Angles Morts
installation et texte
Angles Morts
Sur une étagère, les lunettes de mon père. Je ne sais pas si ce sont celles-là qu’il portait le jour de l’accident.
Il manque un verre. Je pense que ce sont celles-là. Je sais que ce sont celles-là. J’aurais préféré l’oublier.
J’ai décidé d’aller chez Emmaüs acheter d’autres objets.
J’ai trouvé trois paires de lunettes. Elles ont des verres épais. Je les pose dans le panier que l’homme m’a donné à l’entrée. Je passe dans les travées. Les dernières lunettes. L’épaisseur des verres nous rapproche-t-il de l’aveuglement ou de la clairvoyance. De la transparence, en tous cas.
Mon père avait une dégénérescence maculaire.
0,1 à l’œil gauche. Ou bien était-ce à l’œil droit. Plus qu’un œil pour lire, quand on lit tout le temps. Comme son cousin de New-York.

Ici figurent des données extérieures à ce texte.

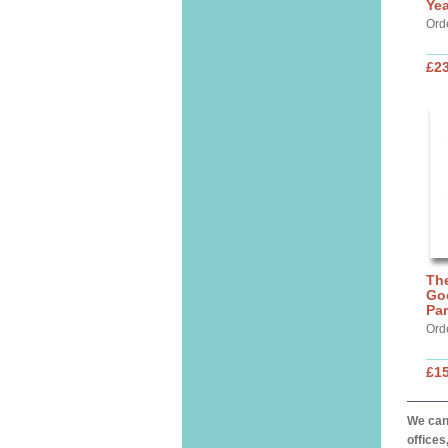
Yea
Ord
£23
The
Go
Par
Ord
£15
We can 
offices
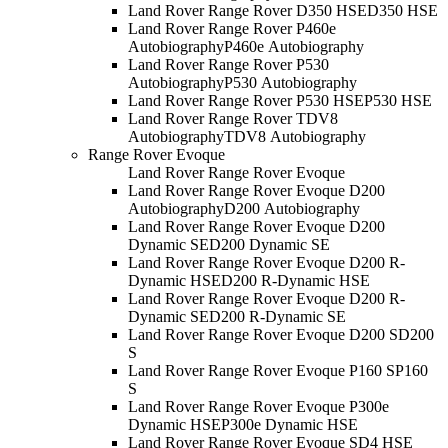
Land Rover Range Rover D350 HSE
D350 HSE
Land Rover Range Rover P460e
Autobiography
P460e Autobiography
Land Rover Range Rover P530
Autobiography
P530 Autobiography
Land Rover Range Rover P530 HSE
P530 HSE
Land Rover Range Rover TDV8
Autobiography
TDV8 Autobiography
Range Rover Evoque
Land Rover Range Rover Evoque
Land Rover Range Rover Evoque D200
Autobiography
D200 Autobiography
Land Rover Range Rover Evoque D200
Dynamic SE
D200 Dynamic SE
Land Rover Range Rover Evoque D200 R-
Dynamic HSE
D200 R-Dynamic HSE
Land Rover Range Rover Evoque D200 R-
Dynamic SE
D200 R-Dynamic SE
Land Rover Range Rover Evoque D200 S
D200
S
Land Rover Range Rover Evoque P160 S
P160
S
Land Rover Range Rover Evoque P300e
Dynamic HSE
P300e Dynamic HSE
Land Rover Range Rover Evoque SD4 HSE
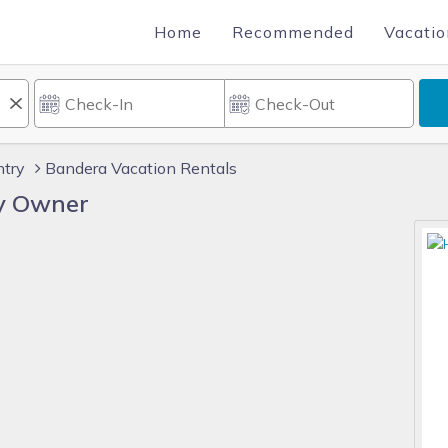
Home
Recommended
Vacatio
ntry
Bandera Vacation Rentals
y Owner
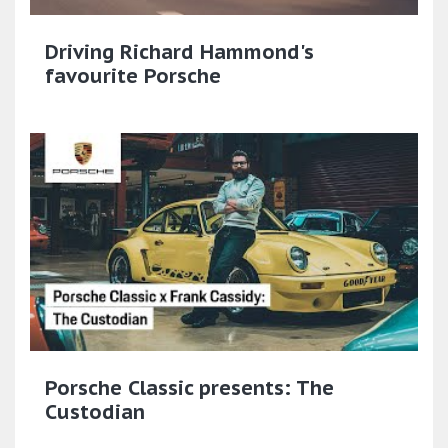
Driving Richard Hammond's
favourite Porsche
Porsche Classic presents: The
Custodian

Son frère aussi. La dégénérescence maculaire est héréditaire. Je ne sais pas si elle se transmet aux femmes. Par les femmes. Je pourrais me renseigner. Si je voulais entendre les réponses.
Il était sorti du cours de tennis. Il avait dit, « je n’ai pas vu la balle. Je ne l’ai pas vue. C’est à cause de l’angle mort ». Il tenait la raquette à la façon d’un marteau, comme s’il voulait écraser l’angle mort avec. Les feuilles tombaient. Ce serait bientôt l’hiver.
Quand je regarde mes yeux dans le miroir, je ne vois rien. Je cherche mes angles morts.
Je pose devant moi ce que j’ai acheté. Des objets. Trois paires de lunettes. Je ne saurai rien de ce qu’elles ont vu, de ce qu’elles ont lu, ni des visages qui les ont portées. Abandonnées aux courants du hasard. On laisse peu de traces. Parfois, une paire de lunettes.